I am an undergraduate and recently tried to find an expression to calculate the term $(y+x)^n-(y-x)^n$ for any $n \in \mathbb{N}$. I ended up with an expression for every even $n$ which is $$ (y+x)^{2n}-(y-x)^{2n}=2 \sum_{k=1}^n{2n \choose 2k-1} x^{2n-2k+1}\space y^{2k-1} $$ For the proof of this I started to split up the result of the binomial theorem for all even integers $n$ into a sum of even and uneven powers. I wanted to show that
$$ \sum^{2n}_{k=0}{{2n \choose k}x^{2n-k} \space y^{k}}= \sum_{k=0}^n{2n \choose 2k} x^{2n-2k}\space y^{2k} + \sum_{k=1}^n{2n \choose 2k-1} x^{2n-2k+1}\space y^{2k-1} \quad \forall \space n \in \mathbb{N}, n\geq1 $$ with mathematical induction.
The idea was to show that the term $\sum_{k=0}^n{2n \choose 2k} x^{2n-2k}\space y^{2k}$ is equal for $(y+x)^n$ aswell as $(y-x)^n$
While it is easy to show that the equation holds for $n=1$ I couldn´t finish the induction step.
With $ n \to n+1 $ we have
$$ \sum^{2(n+1)}_{k=0}{{2(n+1) \choose k}x^{2(n+1)-k} \space y^{k}}=\sum^{2n+2}_{k=0}{{2n+2 \choose k}x^{2n+2-k} \space y^{k}} $$
To use the induction hypothesis I tried to form that sum into $$ \sum^{2n}_{k=0}{{2n \choose k}x^{2n-k} \space y^{k}} $$ When doing so I fail to convert the binomial coefficient ${2n+2 \choose k}$ into a form of ${2n \choose k}+z$
Where z is the additional factor. In order to factor $z$ out of the sum it cannot be dependent on $k$.
Q: How can one modify the sum to get the desired result in order to use the induction hypothesis? Is there a better way to proof this result or is it just wrong?

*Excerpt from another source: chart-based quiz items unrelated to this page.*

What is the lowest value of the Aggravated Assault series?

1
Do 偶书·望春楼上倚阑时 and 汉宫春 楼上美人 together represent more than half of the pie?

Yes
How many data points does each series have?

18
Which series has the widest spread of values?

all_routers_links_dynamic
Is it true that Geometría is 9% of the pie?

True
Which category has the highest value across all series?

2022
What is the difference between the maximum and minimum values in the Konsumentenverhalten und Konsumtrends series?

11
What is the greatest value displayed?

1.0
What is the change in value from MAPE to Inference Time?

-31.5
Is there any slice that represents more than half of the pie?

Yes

I tried to factor it out directly and also tried to shift the sum but both cases yield a $z$ dependent on $k$
Use the usual binomial theorem: $(a+b)^p=\sum_{j=0}^p\binom{p}{j}b^{n-j}a^j$:
With $a=y$, $b=x$, $p=2n$, we get $$(x+y)^{2n}=\sum_{j=0}^{2n}\binom{2n}{j}x^{2n-j}y^j$$ and with $a=y$, $b=-x$ and $p=2n$, we get $$(x-y)^{2n}=\sum_{j=0}^{2n}\binom{2n}{j}(-1)^jx^{2n-j}y^j$$ Now subtract the second equation from the first one, and the terms with $j$ even will cancel out, that is, you will end with a summation from $j=1,3,\ldots,2n-1$. Substitute $j=2k-1$ and you obtain the result.